“Hidden” and “Unreached” Distinguished

Dr. Ralph Winter wrote a letter to a counterpart of his, another mission history professor, on June 8, 2002. This professor had written a letter to Winter and mentions that he teaches about William Carey, Hudson Taylor, Cameron Townsend, Donald McGavran and Winter himself! His focus regarding Townsend is his language emphasis (translating the Bible into every language) and regarding Winter is his “hidden peoples” emphasis that commenced in Lausanne, Switzerland in 1974. Winter responds to this writer by clarifying that in 1974, he does not believe he introduced a concept as new as Townsend and McGavran’s, but rather attempted to clarify the statistical implications of what these men did. He says that McGavran’s perspective directed “missions away from unpenetrated groups toward the fostering of ‘people movements to Christ’ within societies already possessing some sort of breakthrough which he called ‘bridges of God.’” By this term, McGavran is referring to one who has sought and found Christ and worships on the fringe of another group of people distinct from his or her own. Winter points out that this perspective caused McGavran to precisely and logically not advocate the unreached peoples movement for years.

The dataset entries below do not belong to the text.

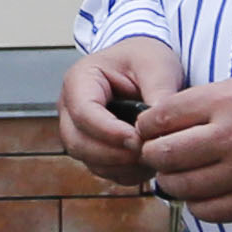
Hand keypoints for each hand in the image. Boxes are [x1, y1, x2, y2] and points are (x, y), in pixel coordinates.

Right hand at [58, 37, 188, 186]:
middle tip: (146, 154)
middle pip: (77, 142)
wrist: (144, 65)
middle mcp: (70, 108)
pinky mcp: (92, 148)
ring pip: (88, 160)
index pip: (83, 112)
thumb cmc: (145, 58)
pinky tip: (146, 164)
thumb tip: (161, 128)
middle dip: (112, 154)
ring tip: (151, 158)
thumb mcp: (157, 64)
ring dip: (120, 166)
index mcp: (80, 80)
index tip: (137, 140)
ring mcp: (78, 130)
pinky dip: (124, 172)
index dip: (108, 131)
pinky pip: (102, 169)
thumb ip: (159, 92)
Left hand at [133, 70, 231, 221]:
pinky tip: (202, 195)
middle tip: (157, 156)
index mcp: (225, 102)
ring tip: (177, 176)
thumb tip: (166, 119)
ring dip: (171, 183)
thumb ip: (207, 101)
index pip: (161, 118)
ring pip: (182, 187)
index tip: (148, 131)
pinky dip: (197, 205)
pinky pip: (210, 212)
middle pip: (164, 155)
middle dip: (152, 155)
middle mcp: (230, 138)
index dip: (146, 127)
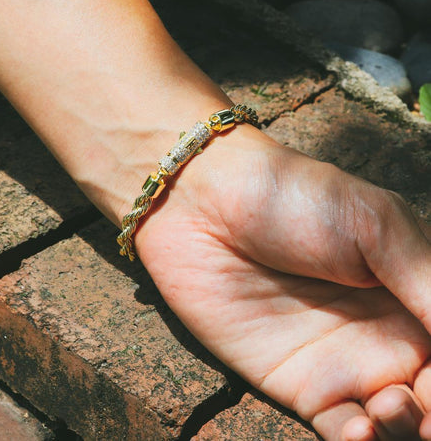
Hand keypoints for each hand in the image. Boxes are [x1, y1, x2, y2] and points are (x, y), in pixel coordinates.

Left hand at [135, 124, 430, 439]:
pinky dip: (357, 440)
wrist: (207, 208)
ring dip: (404, 430)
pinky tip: (357, 427)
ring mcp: (338, 361)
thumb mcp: (376, 225)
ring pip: (393, 422)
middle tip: (426, 407)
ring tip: (389, 407)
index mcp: (410, 291)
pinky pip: (338, 428)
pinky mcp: (292, 381)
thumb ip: (428, 283)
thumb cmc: (294, 199)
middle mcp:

Winter goes on to write that McGavran was a loyal friend to him personally but was doubtful about expending limited mission personnel on completely unapproached groups when groups were already penetrated and needed a discipling to the fringes. Townsend emphasized the practical undertaking of translating the Bible, which is happening among already reached groups, but he also highlighted the plight of groups isolated by language differences. The focus here is not as much on church planting as on getting the Word of God into local languages. Winter desires to clarify for this colleague the meaning of the phrase “hidden peoples.” Being aware of the early thinking about bypassed peoples, Winter feels as though the term “unreached” is a poor choice because of how it has subsequently been used in the phrase “unreached people,” which refers to unconverted individuals. The need in the world, however, is about groups who do not have a viable indigenous evangelizing church movement yet. Winter thinks that World Vision is not wise in their definition of an unreached people either, this being that the group is less than 20% Christian.

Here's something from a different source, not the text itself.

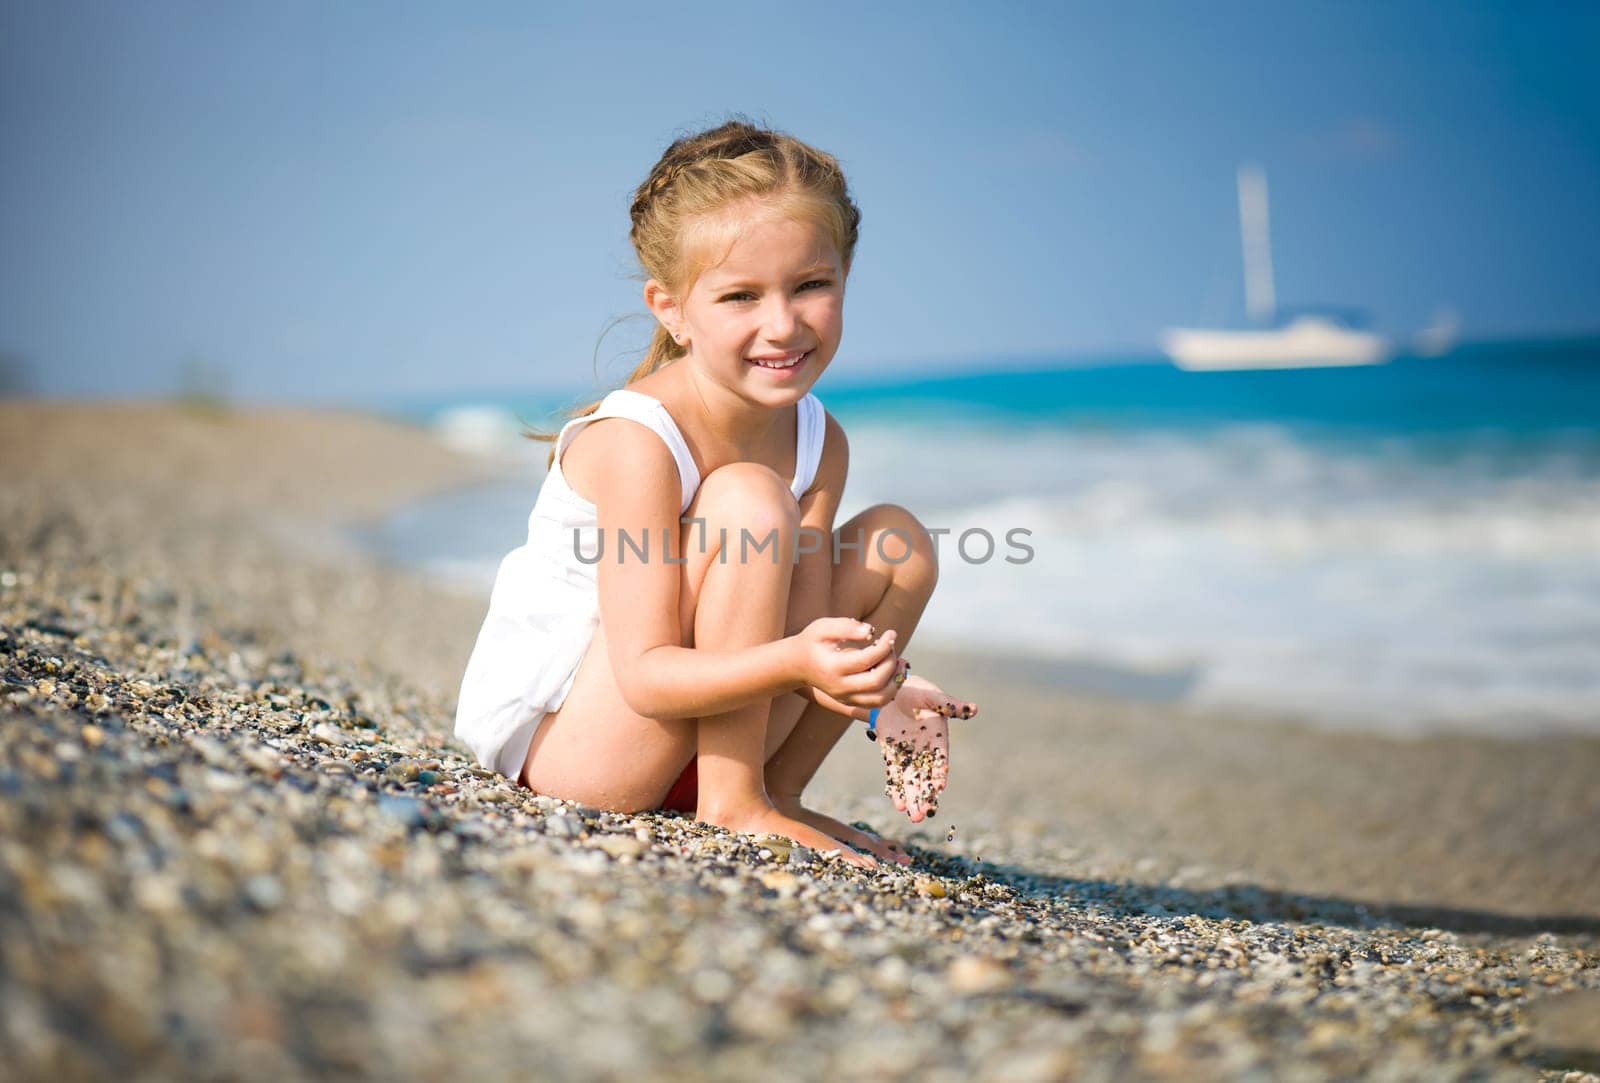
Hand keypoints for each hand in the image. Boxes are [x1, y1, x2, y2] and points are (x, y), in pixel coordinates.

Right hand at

Winter explains that the official Lausanne Strategy Working Group-backed definition faced immediate opposition globally on the grounds that the term “Christian” is ambiguous between the two absurd terms nominal or born again. “If ‘nominal,’ then many groups would make it as ‘reached’ which really weren’t, or if ‘born again’ then no group in the world would make it as ‘reached.’” For a brief time, the Strategy Working Group felt the pressure to speak of “born again Christians” and had to revise the percentage down to ten, five, and two. In the meantime, people at the U.S. Center for World Mission employed the term “hidden peoples” in all literature. Early in 1982, Ed Dayton of World Vision approached Dr. Winter with a proposal. If he and his staff accepted the term “unreached peoples” and gave up “hidden,” then World Vision would accept the U.S. Center’s “presence-or-absence-of-the-church” definition and would convene a meeting of mission executives suitably representing their groups to endorse that change. The meeting occurred, Winter confirms, in March of 1982 in Chicago and was sponsored by the Evangelical Fellowship of Mission Agencies and the Lausanne Committee. The change was official and Winter and his group stopped referring to “hidden” peoples although reluctantly because of the inherent disadvantages Winter sees in the word “unreached.”